Location
- Looseleigh Lane Plymouth, Devon, PL6 5HN England
- Coordinates: 50°25′17″N 4°07′38″W﻿ / ﻿50.4215°N 4.1273°W

Information
- Type: Academy
- Religious affiliation: Roman Catholic
- Established: 1865
- Founders: Sisters of Notre Dame de Namur
- Local authority: Plymouth
- Department for Education URN: 140737 Tables
- Ofsted: Reports
- Head teacher: Michael Antram
- Gender: Females (males in sixth form)
- Age: 11 to 18
- Enrolment: 728
- Houses: Parks, Stang, Nightingale, Curie and Hepburn
- Former name: Notre Dame High School
- Diocese: Plymouth
- Website: https://www.ndonline.org

= Notre Dame Catholic School =

Notre Dame RC School is a Roman Catholic school for girls in Derriford, Plymouth, England. Its sister school is St Boniface's Catholic College.

The former headteacher, Fiona Hutchings, was headteacher from 2001 until July 2012. Kate White, the current headteacher, assumed Hutchings' position in September 2012. It has 879 students attending. In the sixth form, boys may attend.

It is situated north of the A386, west of the now-closed Plymouth City Airport.

==History==
It was originally next to Plymouth Cathedral but the site was bombed in 1941. In 1965 a new school building was completed on the grounds of the convent at Looseleigh Lane in Derriford. Sister Mary Xavier was the headmistress.

===Direct grant grammar school===
The school was a Catholic girls' direct grant grammar school from 1946, the Notre Dame High School.

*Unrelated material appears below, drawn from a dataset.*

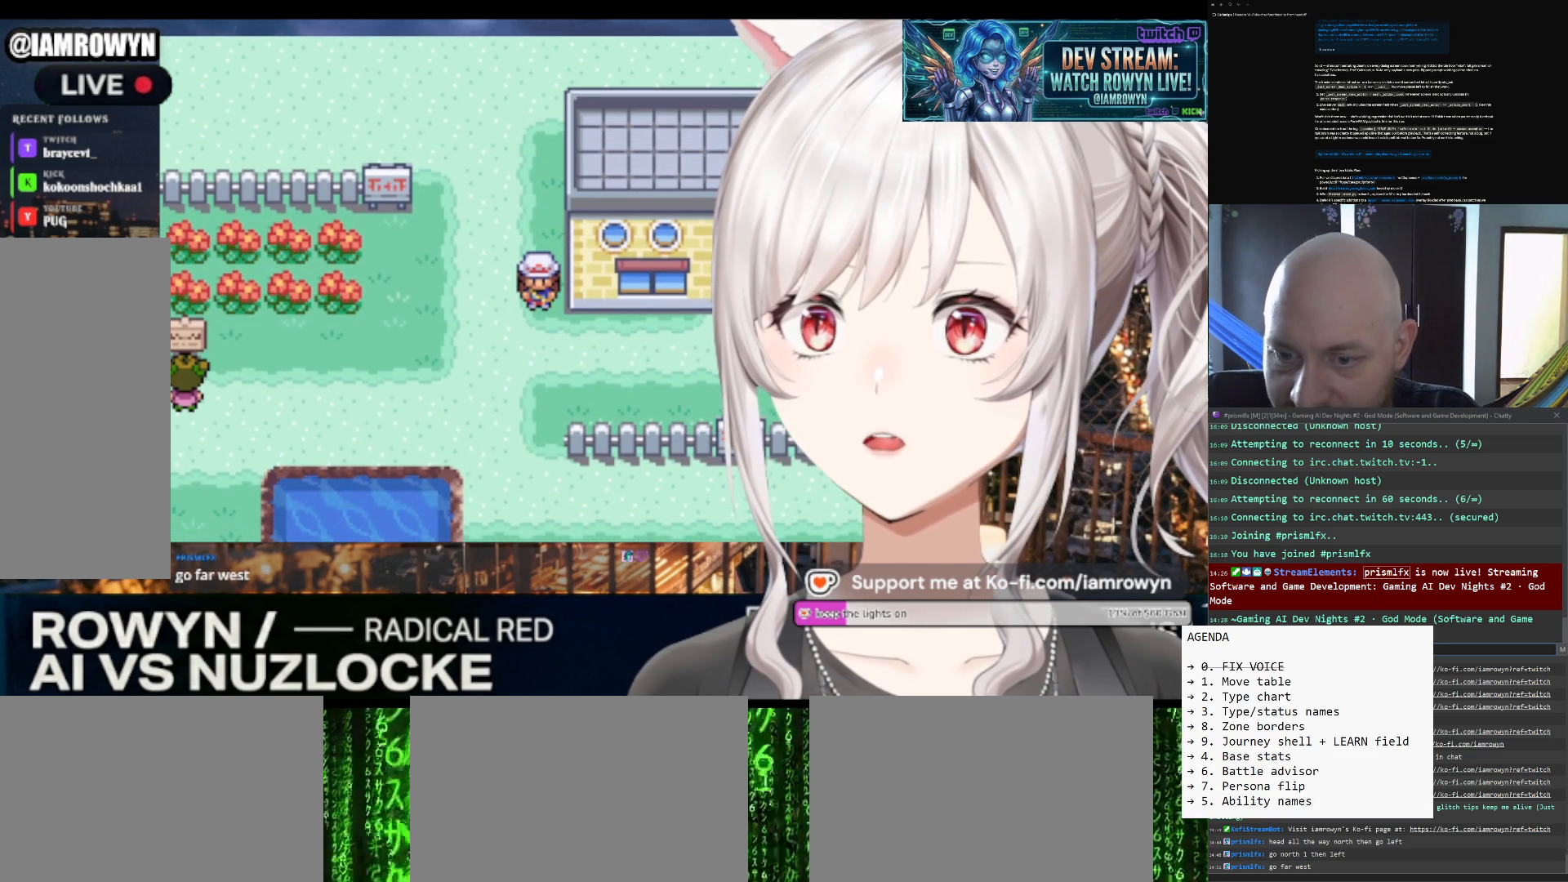
{"buttons": ["DPAD_DOWN"], "events": []}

In 1976 it was one of 51 direct grant schools, out of 170, that became comprehensive.

===Comprehensive===
In 1981 it amalgamated with the Bishop Vaughan Secondary School to become Notre Dame Comprehensive School for Girls. St Boniface's became a comprehensive at the same time.

In 1993 boys were accepted in the sixth form and the school became Notre Dame Roman Catholic School.

Notre Dame had much building work done in the academic year 2007/8: among this was a large professional sports hall, a library and a five-classroom block for history and geography named Stang Block after Dorothy Stang.

===Academy===
The school converted to academy status on 1 April 2014.

==Academic performance==
In 2019, at GCSE, the school's Progress 8 score was average. The proportion of pupils entering the English Baccalaureate was below average, as was the percentage of pupils attaining Grade 5 or above in English & maths GCSEs and the school's Attainment 8 score.

The average result at the school for A level in 2019 was C−, just below the Plymouth and England figures.

==Notable former pupils==
===Notre Dame High School===
- Christine Crawley, Baroness Crawley, Labour MEP from 1984 to 1999 for Birmingham East
- Moira Whyte, Professor of Respiratory Medicine since 1996 at the Sheffield Medical School
- Lagi Tuima, rugby union player for Bristol, Harlequins and England since 2017.